PROVIDED RECORDS:
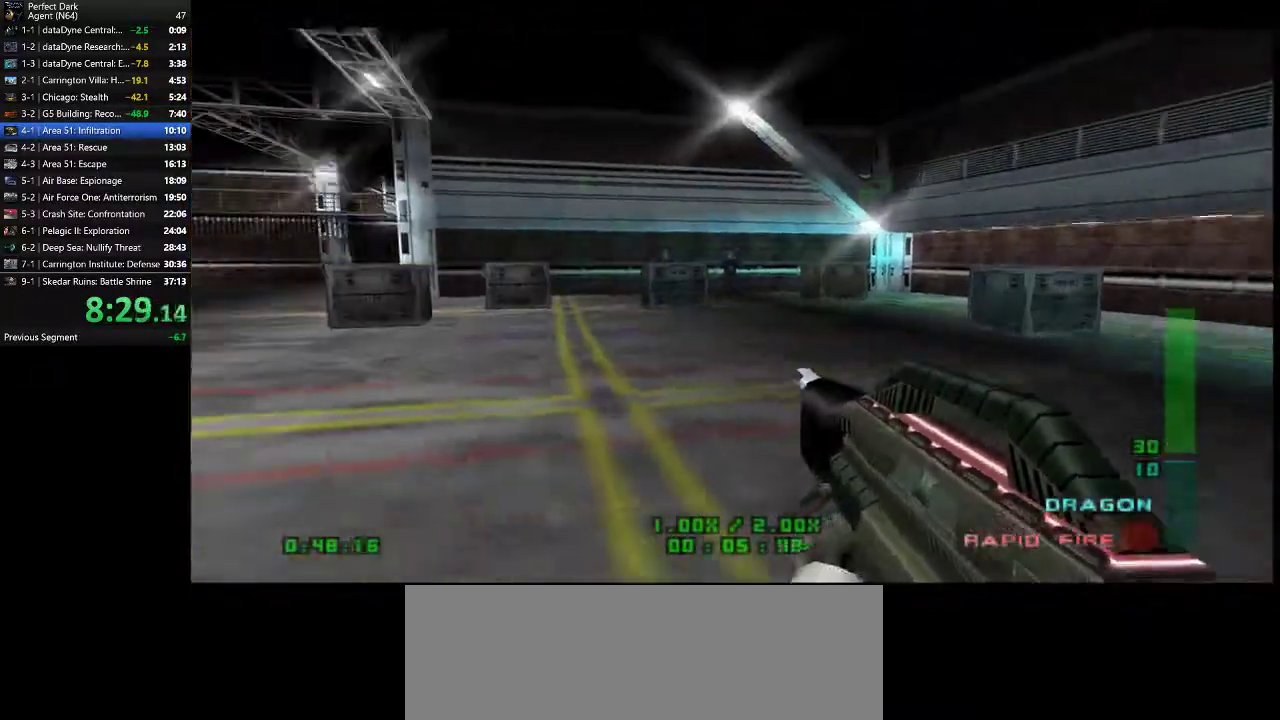
{"keys": ["a", "w"], "mouse": [], "events": []}
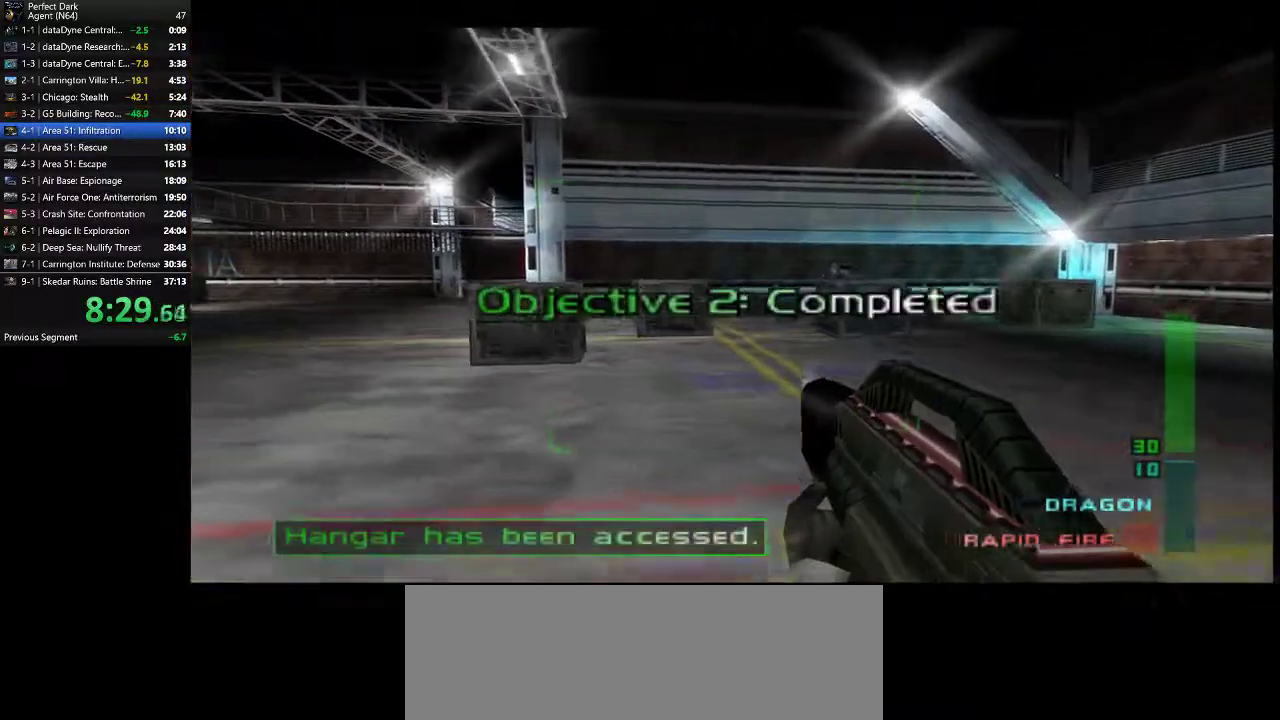
{"keys": ["a", "w"], "mouse": [], "events": [[217, "mouse_left", "down"], [283, "mouse_left", "up"]]}
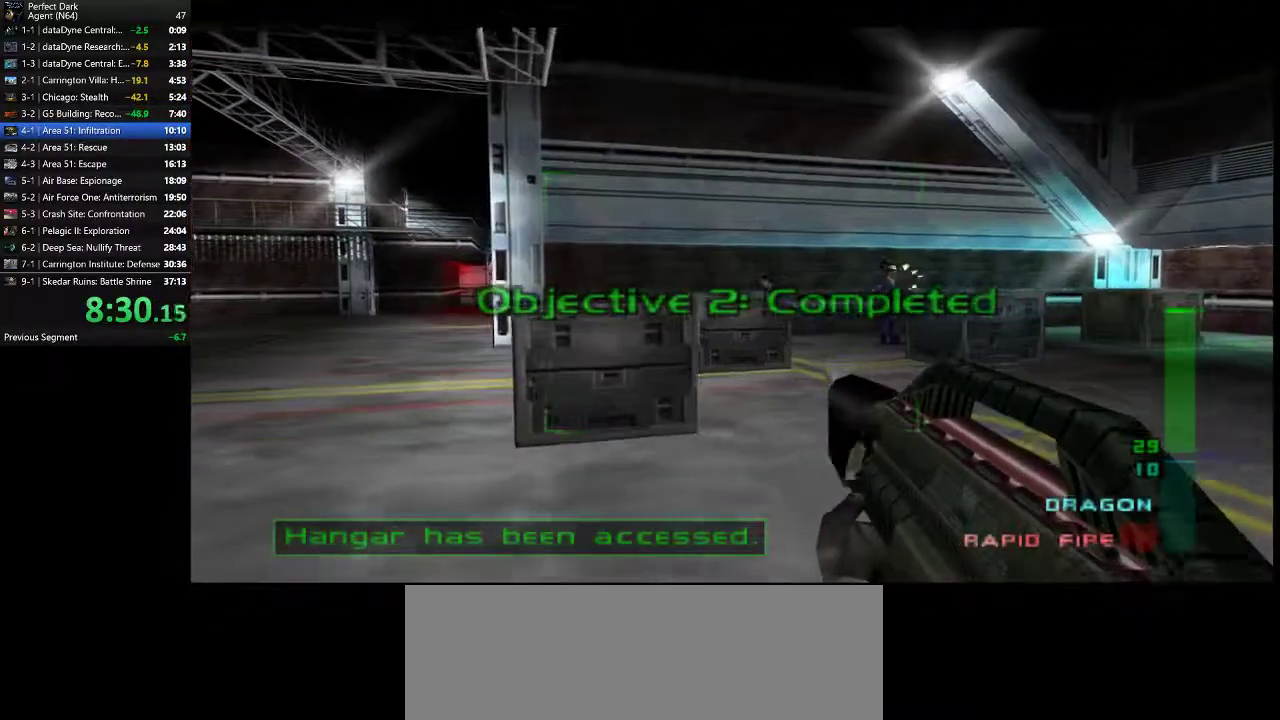
{"keys": ["a", "w"], "mouse": [], "events": [[417, "mouse_left", "down"], [483, "mouse_left", "up"]]}
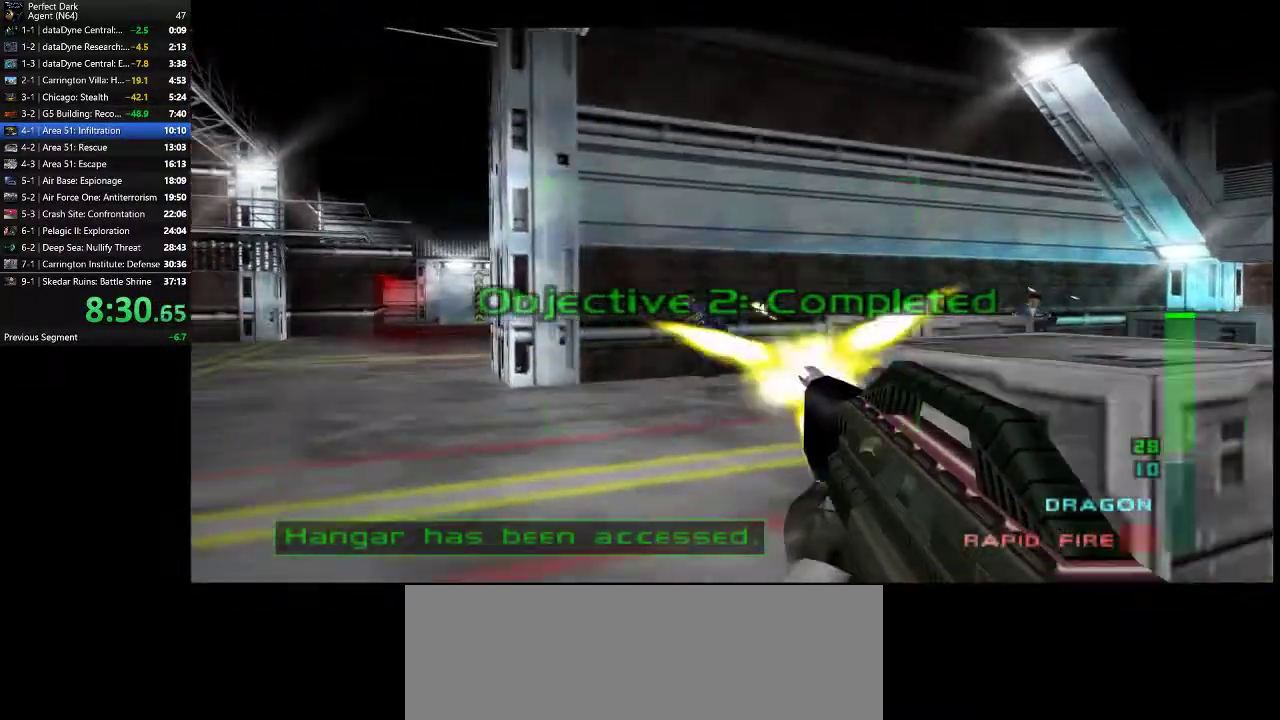
{"keys": ["a", "w"], "mouse": ["left"], "events": [[450, "mouse_left", "down"]]}
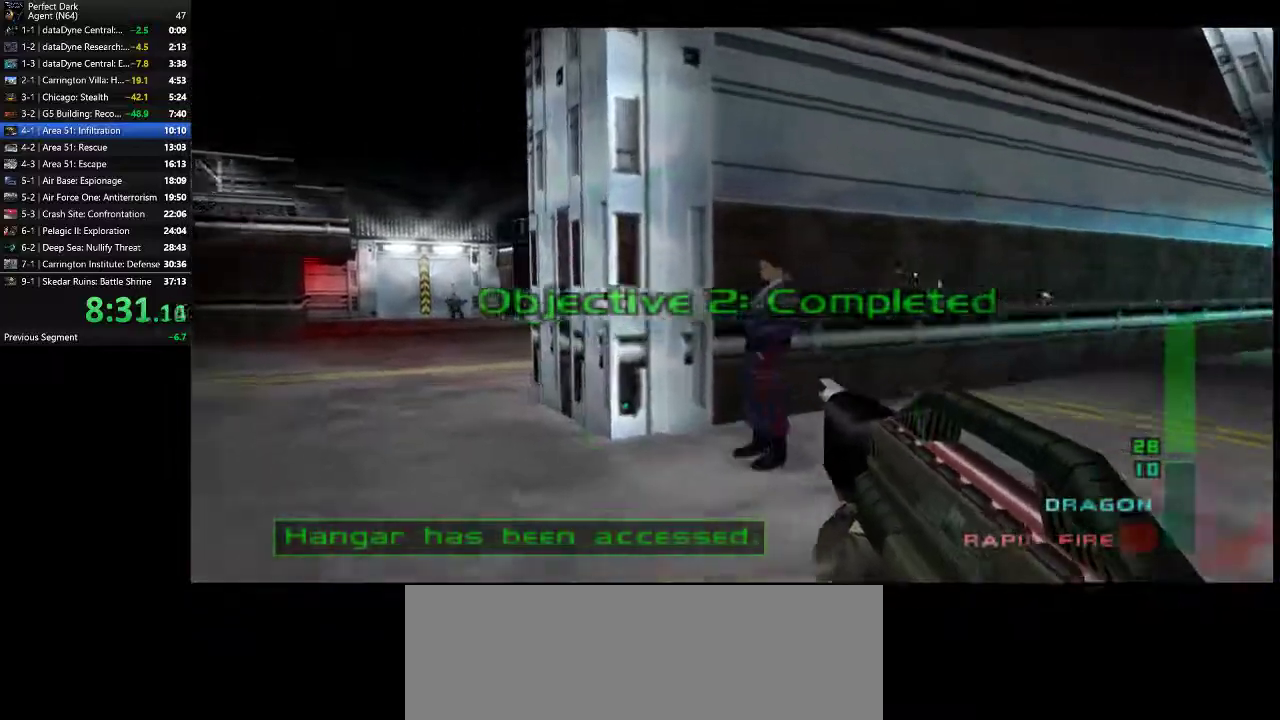
{"keys": ["a", "w"], "mouse": [], "events": [[17, "mouse_left", "up"]]}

BRIEF:
When copying the listing, skip the pictures and keep each line exactly as written.

FINAL ANSWER:
{"keys": ["a", "w"], "mouse": [], "events": []}
{"keys": ["a", "w"], "mouse": [], "events": [[217, "mouse_left", "down"], [283, "mouse_left", "up"]]}
{"keys": ["a", "w"], "mouse": [], "events": [[417, "mouse_left", "down"], [483, "mouse_left", "up"]]}
{"keys": ["a", "w"], "mouse": ["left"], "events": [[450, "mouse_left", "down"]]}
{"keys": ["a", "w"], "mouse": [], "events": [[17, "mouse_left", "up"]]}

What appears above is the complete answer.